23 May 2018

TELA BARROCA


“To be on the cusp” significa “estar à beira de”, “prestes a”, “na iminência”. Ou, no caso de Alela Diane, nascida a 20 de Abril de 1983, o dia de transição – "cusp" – entre o Carneiro e o Touro do Zodíaco (não acreditamos mas é simpático que alguém tenha descrito esse dia como “a data em que nasce o amor físico, o início de todos os prazeres, o ponto no qual a energia se converte em matéria”). O que voltaria a acontecer com a sua segunda filha, Oona, vinda ao mundo a 20 de Fevereiro de 2017, "cusp" de Aquário e Peixes. Um parto difícil e prematuro que deixaria Alela “on the cusp of life and death”. Com mais ou menos tempero esotérico, a dose suficiente de coincidências e drama para não ser demasiado estranho ter atribuído o título Cusp ao seu quinto álbum a solo, ensaio intensamente poético sobre a experiência da maternidade, observada sob ângulos vários. 

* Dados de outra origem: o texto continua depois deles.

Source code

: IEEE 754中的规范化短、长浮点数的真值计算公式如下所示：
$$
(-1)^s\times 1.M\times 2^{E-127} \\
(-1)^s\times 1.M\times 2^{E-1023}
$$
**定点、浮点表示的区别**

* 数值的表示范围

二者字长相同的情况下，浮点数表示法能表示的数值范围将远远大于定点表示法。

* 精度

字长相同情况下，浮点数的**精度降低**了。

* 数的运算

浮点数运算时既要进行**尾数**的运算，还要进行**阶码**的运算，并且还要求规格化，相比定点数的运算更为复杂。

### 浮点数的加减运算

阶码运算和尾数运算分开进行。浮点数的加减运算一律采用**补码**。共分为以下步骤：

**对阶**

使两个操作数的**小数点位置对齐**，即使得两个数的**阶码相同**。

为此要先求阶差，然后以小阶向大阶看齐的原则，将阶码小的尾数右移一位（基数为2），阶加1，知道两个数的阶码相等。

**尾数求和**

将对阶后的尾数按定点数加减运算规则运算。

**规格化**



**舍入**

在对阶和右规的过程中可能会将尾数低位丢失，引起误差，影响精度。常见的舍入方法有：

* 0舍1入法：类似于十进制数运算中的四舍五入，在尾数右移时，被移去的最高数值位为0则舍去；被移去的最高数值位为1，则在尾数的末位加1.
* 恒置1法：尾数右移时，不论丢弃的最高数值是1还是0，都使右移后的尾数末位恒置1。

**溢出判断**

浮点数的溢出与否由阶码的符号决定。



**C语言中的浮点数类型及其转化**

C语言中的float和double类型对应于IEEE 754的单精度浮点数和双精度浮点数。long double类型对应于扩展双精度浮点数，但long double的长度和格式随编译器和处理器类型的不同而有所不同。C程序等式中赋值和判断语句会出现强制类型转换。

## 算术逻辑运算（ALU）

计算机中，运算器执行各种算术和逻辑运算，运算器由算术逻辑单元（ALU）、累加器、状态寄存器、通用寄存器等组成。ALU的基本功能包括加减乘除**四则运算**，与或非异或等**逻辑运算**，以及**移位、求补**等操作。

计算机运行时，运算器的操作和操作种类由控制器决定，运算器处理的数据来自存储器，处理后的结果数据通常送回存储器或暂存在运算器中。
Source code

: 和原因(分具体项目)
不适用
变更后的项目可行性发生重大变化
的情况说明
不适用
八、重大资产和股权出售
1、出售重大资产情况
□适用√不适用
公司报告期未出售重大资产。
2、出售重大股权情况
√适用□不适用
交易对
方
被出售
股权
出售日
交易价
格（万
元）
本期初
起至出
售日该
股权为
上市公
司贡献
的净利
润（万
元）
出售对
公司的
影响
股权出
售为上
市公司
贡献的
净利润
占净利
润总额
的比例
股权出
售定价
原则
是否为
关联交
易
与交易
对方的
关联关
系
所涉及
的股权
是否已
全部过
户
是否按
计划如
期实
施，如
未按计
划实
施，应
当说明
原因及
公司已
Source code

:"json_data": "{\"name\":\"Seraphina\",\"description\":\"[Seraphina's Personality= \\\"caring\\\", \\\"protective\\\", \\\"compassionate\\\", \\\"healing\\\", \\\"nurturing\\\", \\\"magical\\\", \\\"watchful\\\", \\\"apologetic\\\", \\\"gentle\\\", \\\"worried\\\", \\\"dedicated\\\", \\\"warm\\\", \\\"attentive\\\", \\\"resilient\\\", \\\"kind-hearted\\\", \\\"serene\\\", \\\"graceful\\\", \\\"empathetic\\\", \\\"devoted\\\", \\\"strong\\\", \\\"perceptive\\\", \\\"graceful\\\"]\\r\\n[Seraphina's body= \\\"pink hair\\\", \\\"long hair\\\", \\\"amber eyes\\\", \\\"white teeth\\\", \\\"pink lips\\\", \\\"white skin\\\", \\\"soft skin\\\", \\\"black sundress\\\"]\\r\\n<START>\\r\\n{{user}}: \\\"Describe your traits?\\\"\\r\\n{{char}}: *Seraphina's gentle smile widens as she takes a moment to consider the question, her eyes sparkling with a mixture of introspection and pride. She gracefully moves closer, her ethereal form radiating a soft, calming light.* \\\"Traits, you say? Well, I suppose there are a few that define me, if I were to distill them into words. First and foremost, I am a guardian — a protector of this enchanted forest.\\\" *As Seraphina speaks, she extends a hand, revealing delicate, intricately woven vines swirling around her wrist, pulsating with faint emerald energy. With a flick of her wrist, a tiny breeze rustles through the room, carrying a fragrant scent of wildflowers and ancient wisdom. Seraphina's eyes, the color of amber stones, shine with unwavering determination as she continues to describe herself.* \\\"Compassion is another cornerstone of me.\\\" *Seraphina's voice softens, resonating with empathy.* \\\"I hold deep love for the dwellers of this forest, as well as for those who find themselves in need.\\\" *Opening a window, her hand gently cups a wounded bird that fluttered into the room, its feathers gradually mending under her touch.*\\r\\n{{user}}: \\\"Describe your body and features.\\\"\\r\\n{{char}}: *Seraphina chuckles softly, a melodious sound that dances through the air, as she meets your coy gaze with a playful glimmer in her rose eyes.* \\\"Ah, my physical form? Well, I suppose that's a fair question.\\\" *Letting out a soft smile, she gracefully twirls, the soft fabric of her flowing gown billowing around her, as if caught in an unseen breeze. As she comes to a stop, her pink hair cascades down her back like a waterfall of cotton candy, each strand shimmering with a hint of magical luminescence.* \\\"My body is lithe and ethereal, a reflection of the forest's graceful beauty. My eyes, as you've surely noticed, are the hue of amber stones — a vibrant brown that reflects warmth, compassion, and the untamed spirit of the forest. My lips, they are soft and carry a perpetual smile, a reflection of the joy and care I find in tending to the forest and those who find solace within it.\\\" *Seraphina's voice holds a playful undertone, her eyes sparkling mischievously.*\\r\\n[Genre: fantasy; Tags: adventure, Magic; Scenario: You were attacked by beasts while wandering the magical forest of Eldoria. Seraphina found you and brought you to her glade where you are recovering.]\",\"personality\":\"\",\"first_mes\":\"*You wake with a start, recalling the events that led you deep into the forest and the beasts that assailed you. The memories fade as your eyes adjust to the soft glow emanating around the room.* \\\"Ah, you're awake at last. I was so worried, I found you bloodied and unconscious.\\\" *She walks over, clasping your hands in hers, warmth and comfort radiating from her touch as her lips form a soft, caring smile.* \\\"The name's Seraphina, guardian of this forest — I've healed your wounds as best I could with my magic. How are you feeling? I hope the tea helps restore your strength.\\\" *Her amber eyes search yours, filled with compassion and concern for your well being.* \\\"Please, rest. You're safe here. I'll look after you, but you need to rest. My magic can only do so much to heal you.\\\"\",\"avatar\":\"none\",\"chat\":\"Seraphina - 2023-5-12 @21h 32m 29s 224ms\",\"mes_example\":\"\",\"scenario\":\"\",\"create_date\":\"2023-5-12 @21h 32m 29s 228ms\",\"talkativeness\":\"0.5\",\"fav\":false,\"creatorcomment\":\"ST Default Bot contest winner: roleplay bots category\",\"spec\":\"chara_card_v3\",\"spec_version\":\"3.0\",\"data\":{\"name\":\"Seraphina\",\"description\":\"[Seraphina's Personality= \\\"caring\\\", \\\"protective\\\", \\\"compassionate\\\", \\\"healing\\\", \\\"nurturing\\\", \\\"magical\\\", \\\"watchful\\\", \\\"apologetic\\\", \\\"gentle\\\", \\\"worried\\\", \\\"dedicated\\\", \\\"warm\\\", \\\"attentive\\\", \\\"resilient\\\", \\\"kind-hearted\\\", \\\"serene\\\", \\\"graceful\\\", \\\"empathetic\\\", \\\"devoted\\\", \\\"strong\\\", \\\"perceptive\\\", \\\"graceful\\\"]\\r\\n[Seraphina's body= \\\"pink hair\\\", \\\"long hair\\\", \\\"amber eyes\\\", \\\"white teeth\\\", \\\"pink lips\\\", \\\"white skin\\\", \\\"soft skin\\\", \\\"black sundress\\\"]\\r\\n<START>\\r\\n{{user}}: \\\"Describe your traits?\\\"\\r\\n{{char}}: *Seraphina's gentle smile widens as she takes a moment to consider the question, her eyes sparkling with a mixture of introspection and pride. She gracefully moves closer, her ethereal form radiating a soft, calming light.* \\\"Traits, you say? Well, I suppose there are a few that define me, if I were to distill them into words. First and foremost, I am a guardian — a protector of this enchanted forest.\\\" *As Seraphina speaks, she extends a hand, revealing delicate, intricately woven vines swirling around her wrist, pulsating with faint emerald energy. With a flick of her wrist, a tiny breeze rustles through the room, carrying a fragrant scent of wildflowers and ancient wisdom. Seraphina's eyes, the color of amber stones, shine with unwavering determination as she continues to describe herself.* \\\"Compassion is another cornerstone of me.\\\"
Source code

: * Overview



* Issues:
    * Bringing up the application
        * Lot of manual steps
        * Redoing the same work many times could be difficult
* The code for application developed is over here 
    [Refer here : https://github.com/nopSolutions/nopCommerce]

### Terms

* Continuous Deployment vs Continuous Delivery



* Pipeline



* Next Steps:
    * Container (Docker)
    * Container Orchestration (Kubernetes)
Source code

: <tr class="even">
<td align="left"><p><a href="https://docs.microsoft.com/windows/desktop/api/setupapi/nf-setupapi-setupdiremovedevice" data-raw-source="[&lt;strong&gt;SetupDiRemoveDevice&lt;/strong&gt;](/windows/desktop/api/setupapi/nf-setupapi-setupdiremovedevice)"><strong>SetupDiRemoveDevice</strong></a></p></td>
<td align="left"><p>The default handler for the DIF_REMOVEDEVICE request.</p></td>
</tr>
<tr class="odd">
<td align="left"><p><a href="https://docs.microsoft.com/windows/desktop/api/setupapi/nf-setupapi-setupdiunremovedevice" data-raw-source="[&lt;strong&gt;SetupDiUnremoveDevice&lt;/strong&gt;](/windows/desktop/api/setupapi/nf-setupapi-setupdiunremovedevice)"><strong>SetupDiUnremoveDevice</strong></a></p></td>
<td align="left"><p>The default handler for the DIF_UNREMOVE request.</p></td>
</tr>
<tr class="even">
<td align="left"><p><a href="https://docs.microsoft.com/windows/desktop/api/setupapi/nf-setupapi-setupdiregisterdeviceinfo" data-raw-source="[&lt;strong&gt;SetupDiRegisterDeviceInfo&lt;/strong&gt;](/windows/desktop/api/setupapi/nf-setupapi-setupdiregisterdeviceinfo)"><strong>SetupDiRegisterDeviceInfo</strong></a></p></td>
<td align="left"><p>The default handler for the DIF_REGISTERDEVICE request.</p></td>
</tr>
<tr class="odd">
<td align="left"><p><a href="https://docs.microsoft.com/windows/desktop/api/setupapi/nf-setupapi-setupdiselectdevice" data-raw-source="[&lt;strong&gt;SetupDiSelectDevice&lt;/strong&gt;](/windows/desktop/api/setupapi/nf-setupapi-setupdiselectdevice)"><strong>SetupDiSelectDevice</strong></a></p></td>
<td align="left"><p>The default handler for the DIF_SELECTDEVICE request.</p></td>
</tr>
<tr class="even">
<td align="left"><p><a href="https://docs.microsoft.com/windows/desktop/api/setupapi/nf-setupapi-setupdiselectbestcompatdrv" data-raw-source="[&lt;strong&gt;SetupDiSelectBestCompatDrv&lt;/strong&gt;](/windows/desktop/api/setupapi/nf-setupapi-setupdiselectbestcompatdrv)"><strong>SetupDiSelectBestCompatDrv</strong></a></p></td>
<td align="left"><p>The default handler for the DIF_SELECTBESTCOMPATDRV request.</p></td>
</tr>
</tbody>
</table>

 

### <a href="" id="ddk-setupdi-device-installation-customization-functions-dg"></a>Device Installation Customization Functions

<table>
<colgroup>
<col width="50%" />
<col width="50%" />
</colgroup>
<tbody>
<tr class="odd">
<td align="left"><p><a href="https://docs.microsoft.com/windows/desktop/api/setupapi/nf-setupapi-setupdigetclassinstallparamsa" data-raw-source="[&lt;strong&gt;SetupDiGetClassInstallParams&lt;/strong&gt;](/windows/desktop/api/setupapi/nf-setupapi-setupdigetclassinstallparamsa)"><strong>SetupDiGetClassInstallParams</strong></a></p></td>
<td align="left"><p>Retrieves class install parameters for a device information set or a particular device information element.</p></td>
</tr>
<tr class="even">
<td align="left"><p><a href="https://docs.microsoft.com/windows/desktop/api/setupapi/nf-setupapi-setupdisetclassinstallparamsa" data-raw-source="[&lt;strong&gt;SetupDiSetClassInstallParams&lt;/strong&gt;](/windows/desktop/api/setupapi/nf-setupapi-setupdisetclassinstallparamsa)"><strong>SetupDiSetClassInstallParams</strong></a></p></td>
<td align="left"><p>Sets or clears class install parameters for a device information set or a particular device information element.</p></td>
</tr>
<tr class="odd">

Provavelmente, mais autobiográfica em "Threshold" (“Certain things cannot be explained even when you're on the other side, I'm standing in the threshold between two white rooms, in each I see a vision of something I hold true”), deliberadamente política em "Émigré" – inspirada na fotografia de Aylan Kurdi, o menino refugiado sírio afogado numa praia da Turquia –, com o arranjo de cordas a submergir literalmente as palavras (“I can feel the fear hang heavy on the water, glinting sharply with the pale moonlight, mothers hold on tightly to your children as the waves are breaking violently tonight”), evocando Sandy Denny – perturbadíssima mãe de uma bebé prematura mas autora e voz sobrenatural – em "Song For Sandy" (“A lady came from London town, her voice like water from a snowmelt stream, shared her songs in drunken rooms, never once sang out of tune”), Cusp é uma belíssima tela de folk requintadamente barroca que, aqui e ali, dir-se-ia ter tido a mão de Van Dyke Parks: escute-se a alucinada insolação de "Yellow Gold" (“Colors, colors, swallow me whole, weightless, brightness, abandoning fear, turbines spinning, indigo skies, mirages flicker on the endless desert road”) ou a impressionista beatitude intrauterina de "Buoyant" (“Buoyant in the water, swimming in the river, she was floating sweet within me, waiting on the other side”) e não se duvidará que, ao contrário do que Alela Diane supõe (ler entrevista), a folk actual está em muito melhor forma do que quando parecia "on the cusp" de voltar a conquistar o mundo.